« May 2013 | Main | March 2013 »

Monday, April 29, 2013

Migrating Nagios Configuration from Nagmin to Check_MK's WATO


When I first set up a Nagios server, many years ago, in the days of Nagios 1.x, the best configuration tool I could find was Fred Reimers' Nagmin. That has since turned into abandonware, but there is a fork, NagminV, under development.

I'd patched Nagmin to support Nagios 2.x and 3.x, and added a few fields to its database, but it was still buggy and quirky.

So, after I'd installed Mathias Kettner's Check_MK for its livestatus broker module for use with PNP4Nagios, I started investigating Check_MK's broader features.

What soon caught my eye was Check_MK's use of rulesets based on host tags.
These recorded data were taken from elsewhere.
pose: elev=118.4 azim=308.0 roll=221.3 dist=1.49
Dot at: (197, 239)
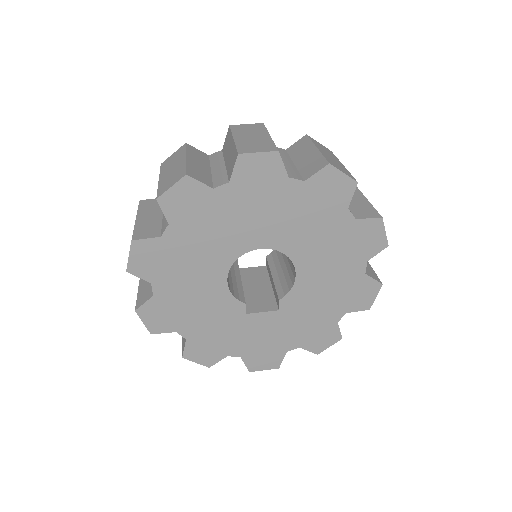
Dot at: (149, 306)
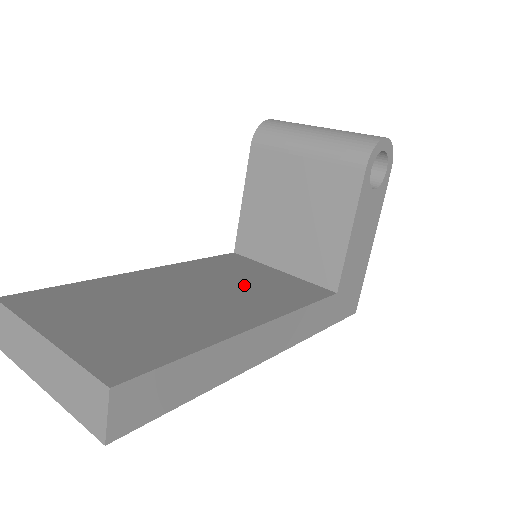
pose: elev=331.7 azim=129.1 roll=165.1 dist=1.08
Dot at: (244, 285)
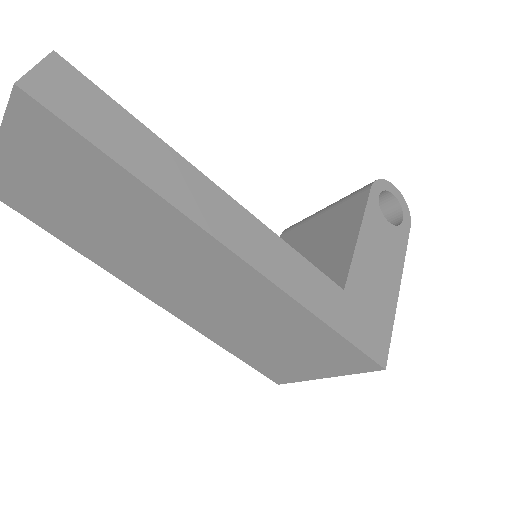
Dot at: occluded
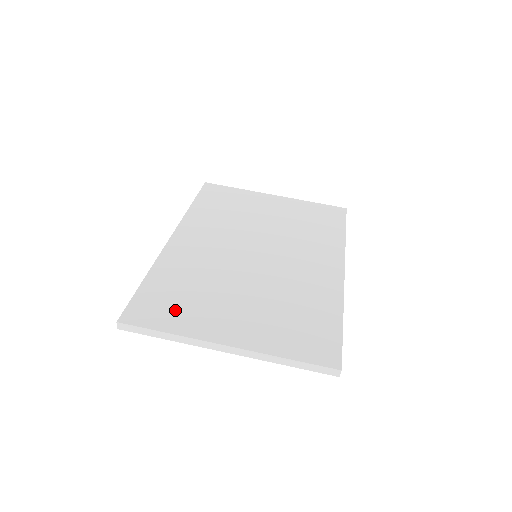
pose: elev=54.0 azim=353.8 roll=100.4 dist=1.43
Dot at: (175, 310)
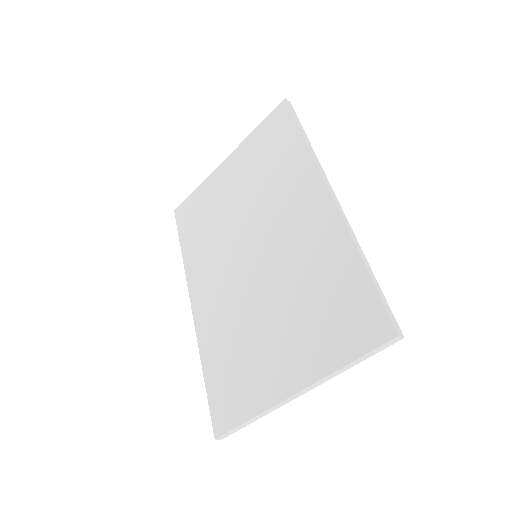
Dot at: (240, 389)
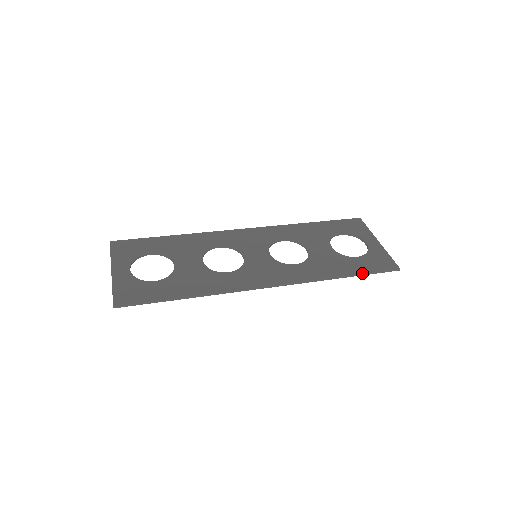
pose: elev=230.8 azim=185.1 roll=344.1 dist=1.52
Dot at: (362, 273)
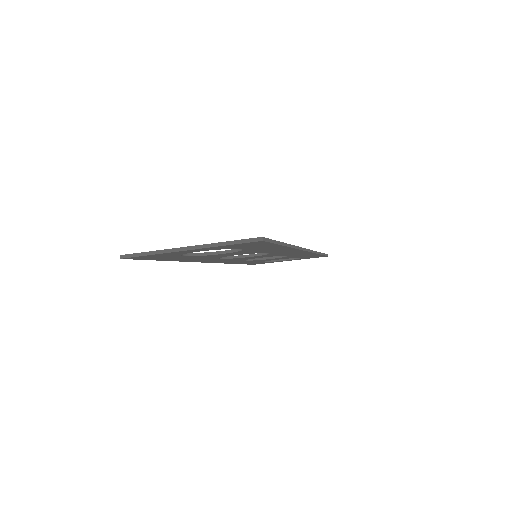
Dot at: (322, 253)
The temptation of editing text files (python scripts in disguise) was too great for me, so I started converting my Nagios service checks into Check_MK format.
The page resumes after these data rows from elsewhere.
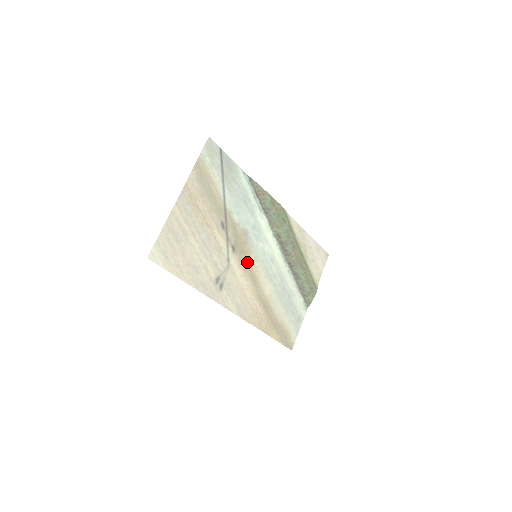
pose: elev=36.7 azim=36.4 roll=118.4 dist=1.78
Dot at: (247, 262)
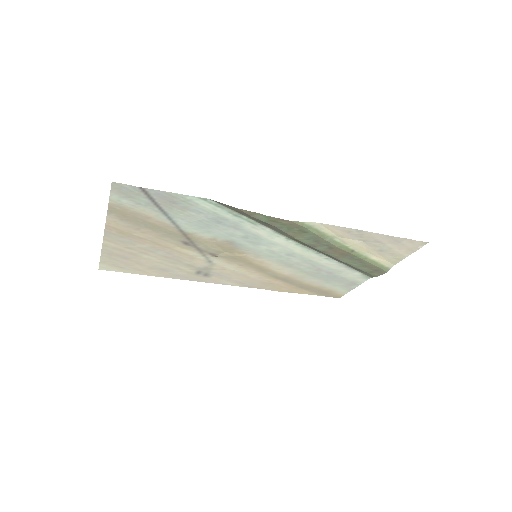
Dot at: (243, 259)
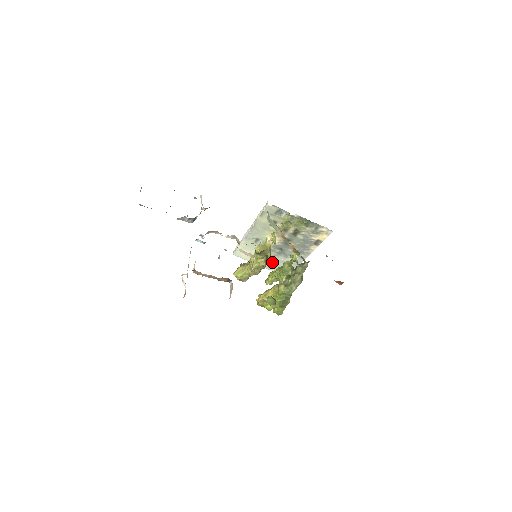
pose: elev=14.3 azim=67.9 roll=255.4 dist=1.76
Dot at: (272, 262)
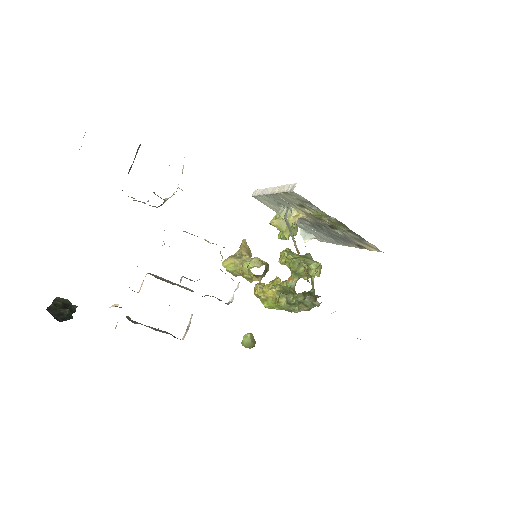
Dot at: (301, 225)
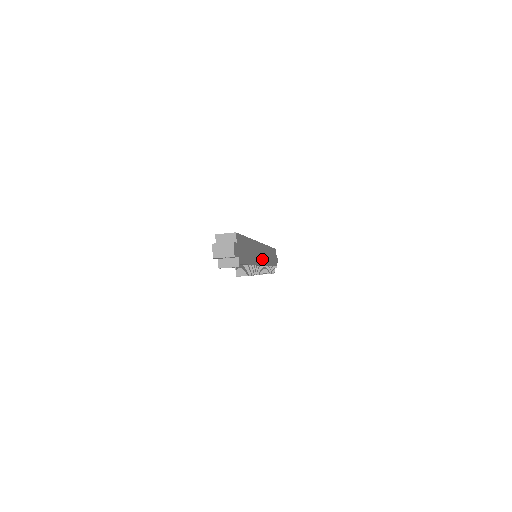
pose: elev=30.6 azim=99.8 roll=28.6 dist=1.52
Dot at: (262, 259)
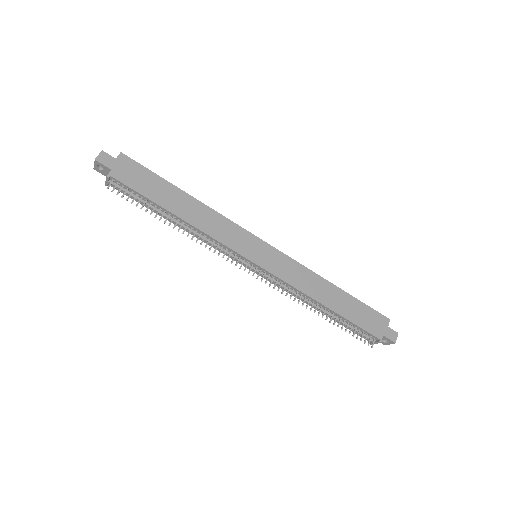
Dot at: (252, 254)
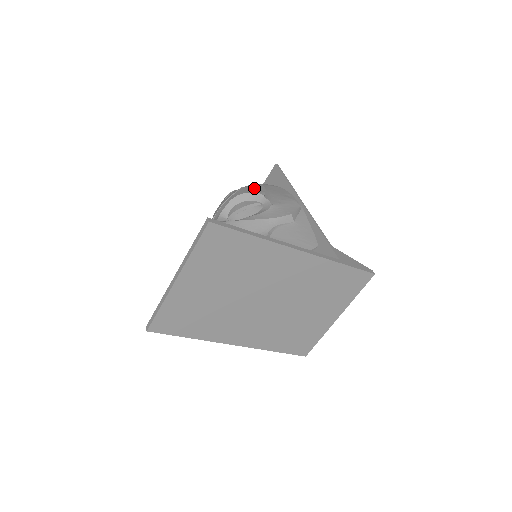
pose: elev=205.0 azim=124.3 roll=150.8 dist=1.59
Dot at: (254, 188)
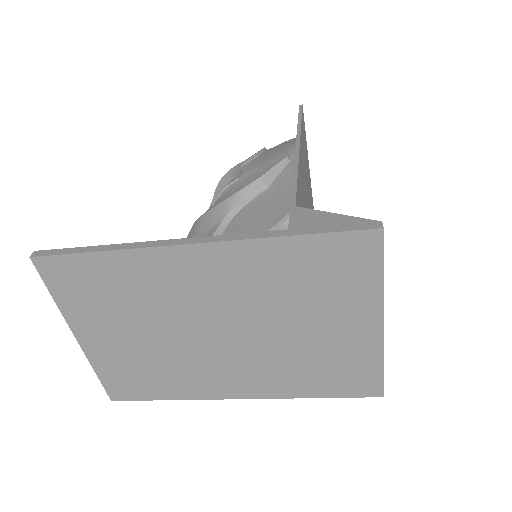
Dot at: occluded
These are very rough notes, proceed with caution. Back up everything first!!!

First thing to do was get Check_MK's agent on all our hosts.

Then, to list all of them in /etc/check_mk/main.mk:

# don't generate host config yet
# comment this out when Nagmin is decommissioned
generate_hostconf = False
all_hosts = [
host1,
host2,
]

Then I added the obvious tags, win, linux, etc, and created config files for legacy checks in /etc/check_mk/conf.d, until eventually all service checks were defined in Check_MK and not in Nagmin.

After each check was migrated to Check_MK, I'd run

check_mk -U
nagios -v /etc/nagios/nagios.cfg

The first command generates a new Nagios config in /etc/nagios/check_mk.d/check_mk_objects.cfg

The second validates the resulting config. Here I'd find duplicate definitions, reminding me to delete them from Nagmin.

So, after a while plodding away at this - in my case this meant over a year of coexistence - all that was left in Nagmin was hosts, host groups, contacts, contact groups, and timeperiods.

Time to abandon Nagmin and get serious.

Do not, under any circumstances, try to generate a Nagios config using Nagmin again. It will always fail!

Comment out the Command.cfg include in nagios.cfg

#cfg_file=/etc/nagios/Command.cfg

Try validating the nagios config again, with nagios -v. If it fails, you've forgotten to define some commands as legacy checks

Rinse, repeat until you've got it right.

Check the contents of /etc/nagios/Services.cfg - if it contains any service definitions, you've forgotten something.

Do the same with all the service-related .cfg files; if things fail, change your config to use Check_MK's default service templates.

Get your custom Time Periods into WATO - check_mk has a default, hidden timeperiod 24X7 (Nagmin's is 24x7, case matters), and comment out TimePeriods.cfg in nagios.cfg. Revalidate.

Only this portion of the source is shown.